In “The Intertribal Drum of Radio: The Indians for Indians Hour and Native American Media, 1941-1951,” historian Josh Garrett-Davis examines the local and broader cultural impact of radio programmer Don Whistler. The article attends to Whistler’s surrounding career and follows an auditory approach to understanding his innovations. Garrett-Davis writes that in “[c]reating Indians for Indians, Whistler turned from the mainstream toward the intertribal studio, where he used modern technology to build a cultural as well as political sovereignty behind walls that muffled what we might call the colonial din” (p. 268) of most media outlets’ representations of Indigenous people.
For “Simulcast 1.0: Saskatoon,” four sound and radio artists – Martine H. Crispo, GX Jupitter-Larsen, Magali Babin, and Harold Schellinx – each contributed a week of multi-hour broadcasts that aired overnight across April 2008. In a description for the work, curator Emmanuel Madan reflects on how this durational mode of broadcasting can intervene in radio’s rigidly programmed temporal grids: “Put simply, radio broadcasting today is an almost exclusively rhythmic affair…. ‘Simulcast 1.0b : Saskatoon’ proposes to renew radio’s link with eternity.”
In Hungry Listening: Resonant Theory for Indigenous Sound Studies, sound and visual studies scholar Dylan Robinson critiques a settler-colonial tendency to collect and decontextualize Indigenous music under the banner of reconciliation. The book’s third chapter addresses this problem in the contexts of a broadcast radio event and concert programming. Throughout Hungry Listening, Robinson builds on the event score form to imagine and encourage encounters that can reveal and redress the harms of misguided efforts to harmonize Indigenous sounds with settler structures. These event scores, including the one that concludes chapter 3 (“Event Score for Those Who Hold Our Songs”), might be called a means of deprogramming sonic arts institutions in order to dispel colonial modes of listening.

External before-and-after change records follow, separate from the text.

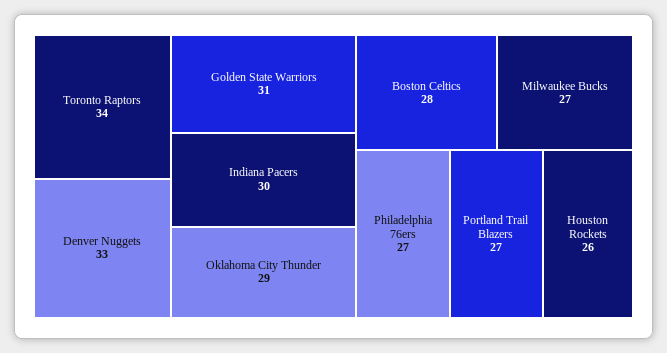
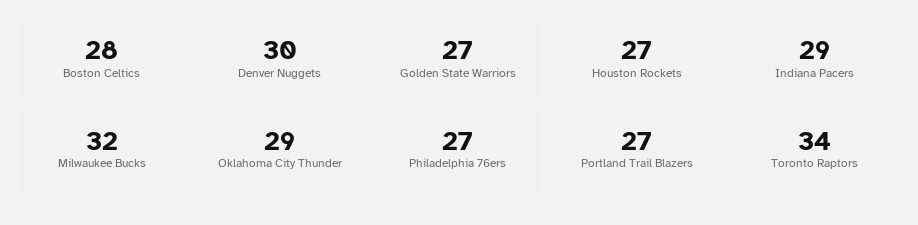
  {
    "Toronto Raptors": 34,
-   "Denver Nuggets": 33,
+   "Denver Nuggets": 30,
-   "Golden State Warriors": 31,
+   "Golden State Warriors": 27,
-   "Indiana Pacers": 30,
+   "Indiana Pacers": 29,
    "Oklahoma City Thunder": 29,
    "Boston Celtics": 28,
-   "Milwaukee Bucks": 27,
+   "Milwaukee Bucks": 32,
    "Philadelphia 76ers": 27,
    "Portland Trail Blazers": 27,
-   "Houston Rockets": 26
+   "Houston Rockets": 27
  }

Literary historian Scott Selisker’s book Human Programming: Brainwashing, Automatons, and American Unfreedom is a “cultural history of the idea of the programmable mind in U.S. culture.” Its third chapter traces how computer programming, increasingly visible as a cultural force during and after the Cold War, reanimated existing anxieties about the “human automaton.” Selisker uses cultural representations to connect cybernetics, posthumanism, and racist tropes of “techno-Orientalism.” The chapter adds useful context for the period in North American media when more listeners and artists were growing concerned with what we might call radio’s increasing automatedness.
The first chapter in historian Shawn VanCour’s Making Radio: Early Radio Production and the Rise of Modern Sound Culture asks a narrow but consequential question: how did “scheduling strategies” in the 1920s contribute to the success of commercial radio and a larger “commodification of sound?” VanCour’s research focuses on the internal producers and objects in a middle level of the radio medium that had been overlooked both by top-down (lionizing executives and inventors) and by more bottom-up (restoring listeners’ and performers’ agency) approaches. These workers and materials include radio programmers and the paper technology of the program log, which VanCour argues was a key element in stabilizing early radio into a medium.